Once James Chadwick discovered the neutron and Niels Bohr began to explain the “nucleus” of the atom, physcists in both Europe and the United States began conducting experiments to determine the physical properties of different elements.
The experiments carried out by the Joliot-Curies in France gave the first chemical proof of artificial transmutation, “One of the most important discoveries of the century,” according to Emilio Segre in 1934. Also at this time, Leo Szilard was entertaining ideas of “chain-reactions” and even “nuclear explosions.” He envisioned neutrons being much more productive than alpha particles, such as the Joliot-Curies had used in their experiments. He intuitively felt that some elements should emit two or more neutrons for each neutron captured.
Italian physicist Enrico Fermi began experimenting with bombarding neutrons to generate radioactivity in 1934. He started with water and the lightest elements, but had little success until he reached fluorine. From that point forward, he and his team (Segre, Edoardo Amaldi and Franco Rasetti) were able to induce radioactivity in several elements, including iron, silicon, titanium, zinc, bromine, and lanthanum.

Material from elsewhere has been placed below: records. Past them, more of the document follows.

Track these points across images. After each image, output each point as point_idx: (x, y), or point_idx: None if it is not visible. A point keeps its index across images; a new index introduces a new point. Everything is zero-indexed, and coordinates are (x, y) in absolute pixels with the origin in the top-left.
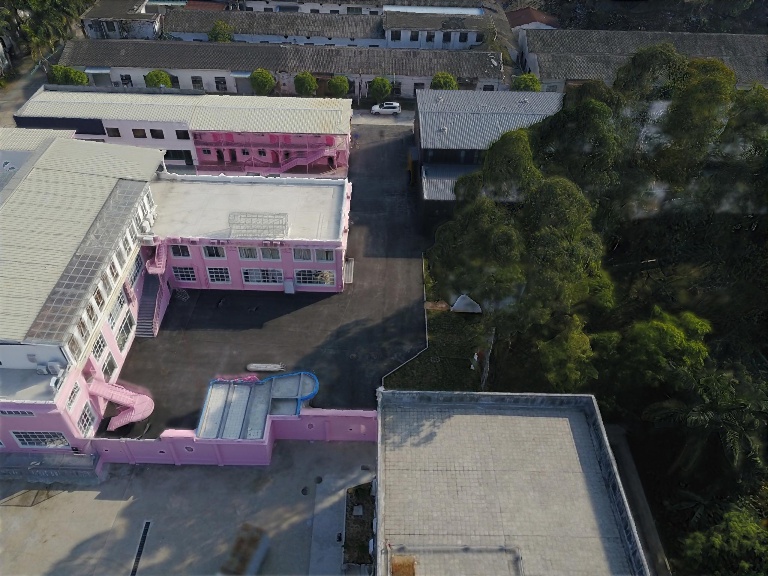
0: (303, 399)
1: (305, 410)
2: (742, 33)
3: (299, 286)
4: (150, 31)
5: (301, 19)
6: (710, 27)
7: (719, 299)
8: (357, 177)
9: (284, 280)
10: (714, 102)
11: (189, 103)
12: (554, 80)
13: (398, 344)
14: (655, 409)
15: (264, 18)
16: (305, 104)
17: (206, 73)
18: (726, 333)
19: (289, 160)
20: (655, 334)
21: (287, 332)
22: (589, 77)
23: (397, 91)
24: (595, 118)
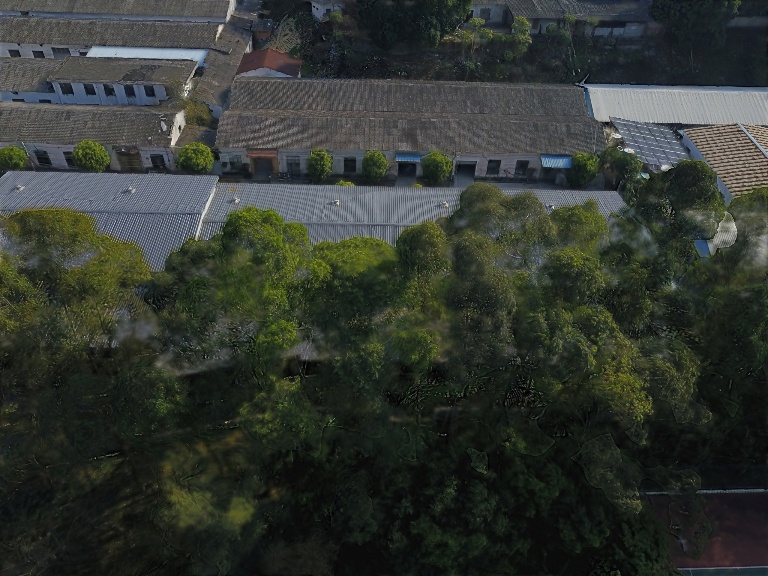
0: None
1: None
2: (522, 79)
3: None
4: None
5: None
6: (484, 72)
7: None
8: None
9: None
10: None
11: None
12: (233, 149)
13: None
14: None
15: None
16: None
17: None
18: None
19: None
20: None
21: None
22: (276, 145)
23: (46, 161)
24: None
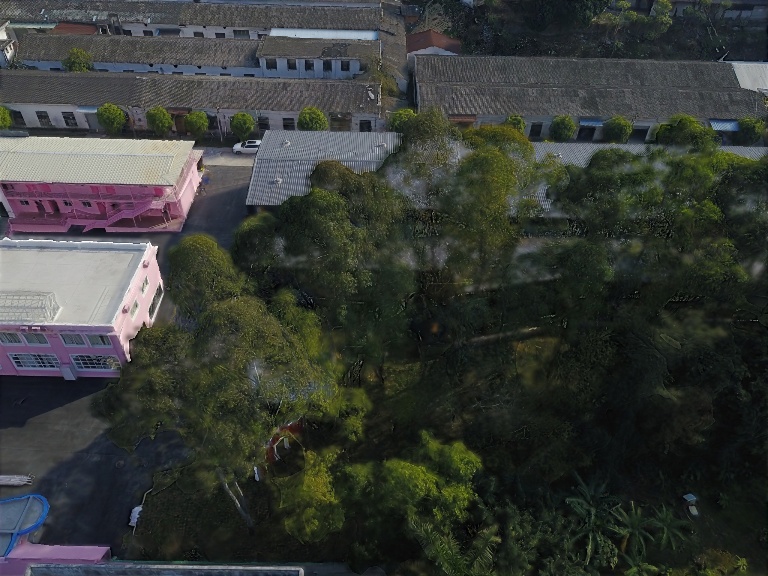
0: (20, 533)
1: (18, 549)
2: (661, 57)
3: (81, 371)
4: (1, 59)
5: (170, 45)
6: (626, 51)
7: (548, 396)
8: (193, 231)
9: (60, 366)
10: (485, 186)
11: (3, 148)
12: None
13: (178, 447)
14: (404, 570)
15: (129, 44)
16: (136, 148)
17: (51, 108)
18: (534, 449)
19: (115, 212)
20: (398, 480)
21: (51, 431)
22: (474, 112)
23: (265, 127)
24: (315, 214)
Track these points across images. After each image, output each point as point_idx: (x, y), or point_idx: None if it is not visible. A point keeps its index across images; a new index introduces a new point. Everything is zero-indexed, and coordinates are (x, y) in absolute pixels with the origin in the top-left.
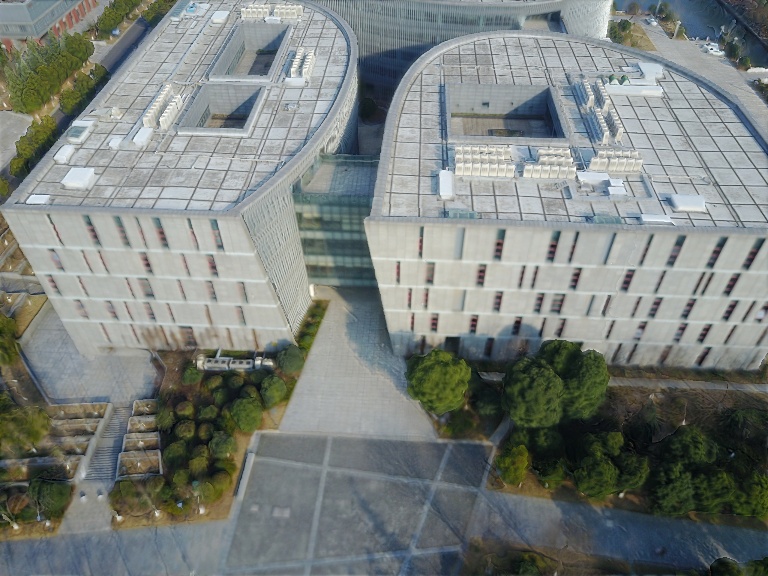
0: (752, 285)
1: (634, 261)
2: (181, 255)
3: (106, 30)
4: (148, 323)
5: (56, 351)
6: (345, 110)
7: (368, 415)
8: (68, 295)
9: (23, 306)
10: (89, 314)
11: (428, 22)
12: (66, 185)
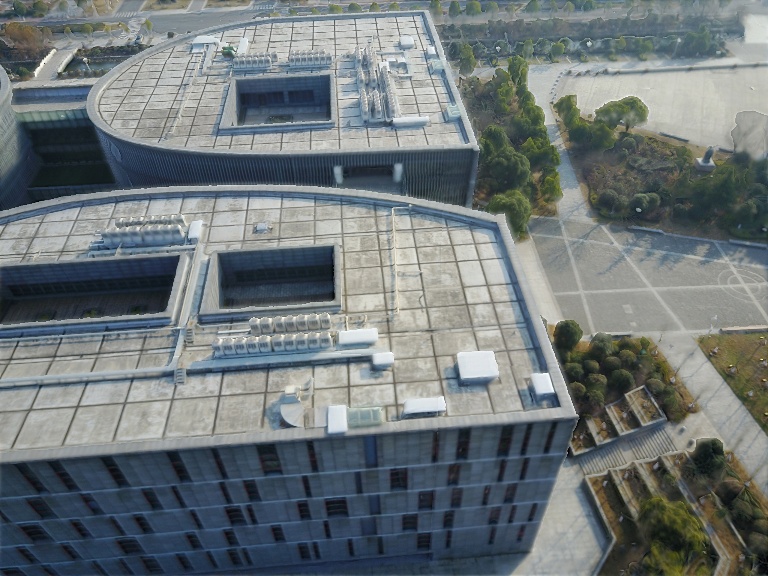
0: None
1: None
2: None
3: None
4: None
5: None
6: None
7: None
8: None
9: None
10: None
11: None
12: None
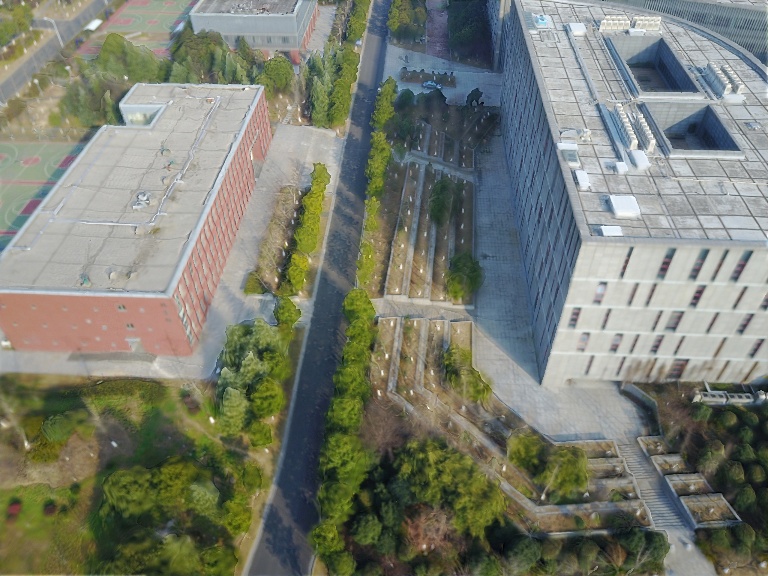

Fermi’s team discovered that when light elements were bombarded, they generally shed a proton or alpha particle and became even lighter. But heavier elements, due to a stronger electrical barrier around the nucleus, got heavier by capturing the bombarding neutron and releasing its binding energy through gamma radiation. These elements tended to become heavier isotopes of themselves. When Fermi’s group bombarded uranium, they realized that they first generated a heavier isotope, uranium-239, but then what appered to a new element, with atomic number 93. However, this initial success soon collided with prior theory, and several “mysterious” results began to take shape. It was very confusing!
In October 1934, Fermi made a startling discovery. In his own words:
“I will tell you how I came to make the discovery which I suppose is the most important one I have made. We were working very hard on the neutron induced radioactivity and the results we were obtaining made no sense. One day, as I came into the laboratory, it occurred to me that I should examine the effect of placing a piece of lead before the incident neutrons. Instead of my usual custom, I took great pains to have the piece of lead precisely machined. I was clearly dissatisfied with something. I tried every excuse to postpone putting the lead in place. When finally, with some reluctance, I was going to put in its place, I all at once grabbed an odd piece of paraffin and placed it where the lead was to have been.”
Using paraffin instead of lead triggered much higher levels of radioactivity. What was happening was that the paraffin was “slowing down” the speed of the neutrons, causing them to be closer to the nucleus for a longer period of time. These neutrons were then “captured.”
Bohr’s lab in Copenhagen followed Fermi’s research closely. At Cornell, Hans Bethe wrote a paper arguing that neutron capture was rare. All of the resulting consternation resulted in Bohr visualizing his explanation of the nucleus as composed of neutrons and protons tightly clustered together. But Bohr thought the chances of being able to use nuclear energy were low. Ernest Rutherford called the idea “moonshine.” Albert Einstein compared it to “shooting in the dark at scarce birds.” Bohr thought it “remote” at best.
Noddack Articulates Fission
In 1934, German chemist Ida Noddack critiqued Fermi’s research in a paper called “On Element 93.” She argued that based on Joliot-Curies’ prior discoveries, instead of assuming that the newly created radioelement was heavier than uranium, he ought to have compared it to all of the known elements. She also suggested that “although in the past, elements have transmuted only into their near neighbors, it is conceivable, when heavy nuclei are bombarded by neutrons, they could break into several large fragments.” Noddack’s paper received little recognition at the time, but she had written one of the earliest expressions of nuclear fission. Research into uranium chemistry continued.